Ship native search function because user requests for navigation tools are high-frequency → increase daily active usage
Search is the #1 requested feature in user sentiment data.
Trade-off: Delay the UI redesign of the article feed — search utility has higher impact on content discovery.
Audit media player stability because crash reports are persistent across builds → reduce churn to website
Media playback is the core utility; current crashes force users to the website.
Trade-off: Pause new feature development for Workflows — stability is a prerequisite for retention.
A counter-intuitive read
The app's technical instability is a strategic advantage for the ministry's website, as it forces users into a browser environment where they are more likely to encounter donation prompts and newsletter signups.

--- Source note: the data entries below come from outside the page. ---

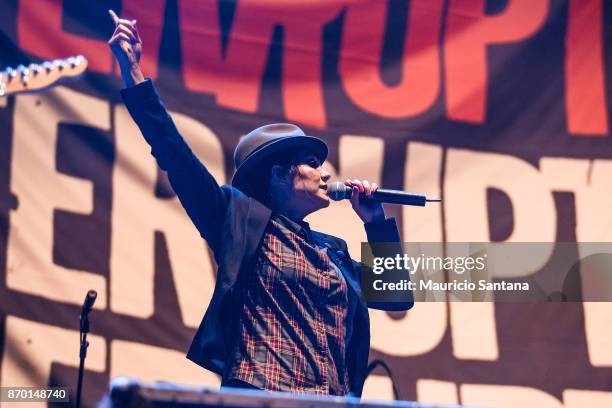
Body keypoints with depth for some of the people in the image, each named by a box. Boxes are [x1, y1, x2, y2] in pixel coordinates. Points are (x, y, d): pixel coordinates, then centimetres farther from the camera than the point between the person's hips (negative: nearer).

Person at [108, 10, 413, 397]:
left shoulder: (332, 250, 22)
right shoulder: (243, 220, 7)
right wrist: (135, 75, -4)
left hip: (334, 401, 5)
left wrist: (376, 221, 17)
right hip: (259, 397, -5)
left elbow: (398, 296, 23)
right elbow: (175, 155, 0)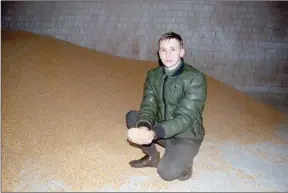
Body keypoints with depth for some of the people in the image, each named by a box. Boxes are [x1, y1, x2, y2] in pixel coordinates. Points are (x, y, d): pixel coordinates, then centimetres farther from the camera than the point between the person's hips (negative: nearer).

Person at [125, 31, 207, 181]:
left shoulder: (195, 78, -21)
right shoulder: (153, 75, -3)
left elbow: (185, 117, -28)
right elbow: (148, 107, -11)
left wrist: (153, 133, -43)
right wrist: (143, 127, -36)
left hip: (186, 135, -5)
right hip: (161, 129, 5)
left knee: (167, 172, -27)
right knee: (131, 116, -13)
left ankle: (185, 161, 9)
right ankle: (152, 156, 6)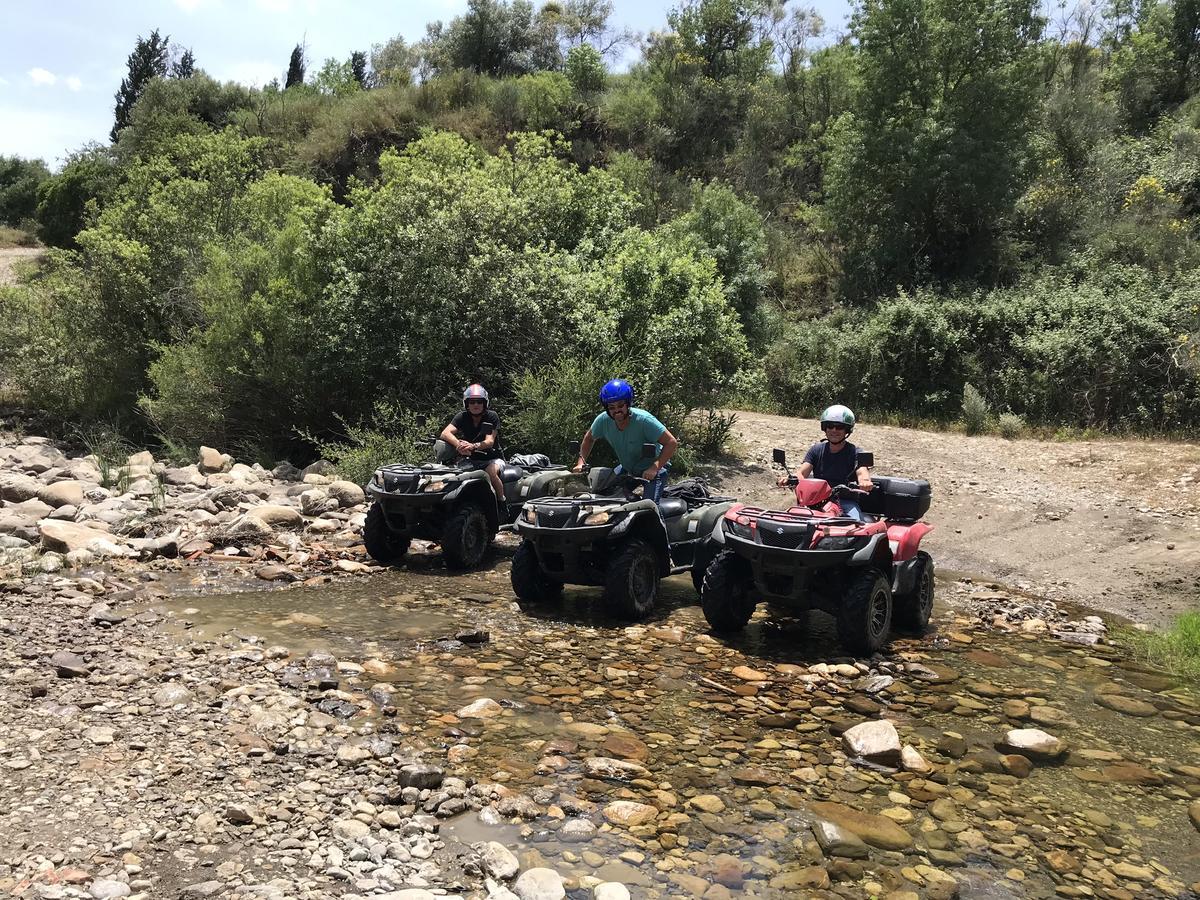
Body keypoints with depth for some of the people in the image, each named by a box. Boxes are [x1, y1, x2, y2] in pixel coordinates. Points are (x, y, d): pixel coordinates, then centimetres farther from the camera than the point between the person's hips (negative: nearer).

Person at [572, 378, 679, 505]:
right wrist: (581, 462, -3)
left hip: (653, 467, -6)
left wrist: (655, 468, -35)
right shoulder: (603, 420, -15)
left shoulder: (643, 419, -29)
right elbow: (589, 438, 8)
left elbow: (672, 443, -28)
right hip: (627, 468, 6)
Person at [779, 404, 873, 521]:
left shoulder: (854, 453, 2)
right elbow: (802, 473, -2)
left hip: (846, 501, -2)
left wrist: (865, 481, -43)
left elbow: (862, 472, -16)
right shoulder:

Feature Gaps vs Competitors
- Church directory (available in My Church by ChurchSpring)
- Event registration workflows (available in Church by MinistryOne)
- Native giving (available in Church by MinistryOne)
Key Takeaways
The Gospel Coalition provides high-value theological content, but persistent technical instability and navigation friction undermine the app's utility, so the PM must prioritize media player stability and search implementation to stop the migration of users to the website.
Where Is It Heading?
Mixed Signals
The market for church-centric digital platforms is shifting toward integrated community and administrative tools, leaving content-only apps like The Gospel Coalition exposed. Unless the team addresses the core technical instability and adds basic navigation, the app will continue to lose its role as a primary engagement hub to more utility-focused competitors.
Persistent media playback crashes in the latest version erode user trust, forcing a migration to the website for reliable content consumption.
The introduction of automated Workflows demonstrates active B2B feature investment that increases switching costs for church partners.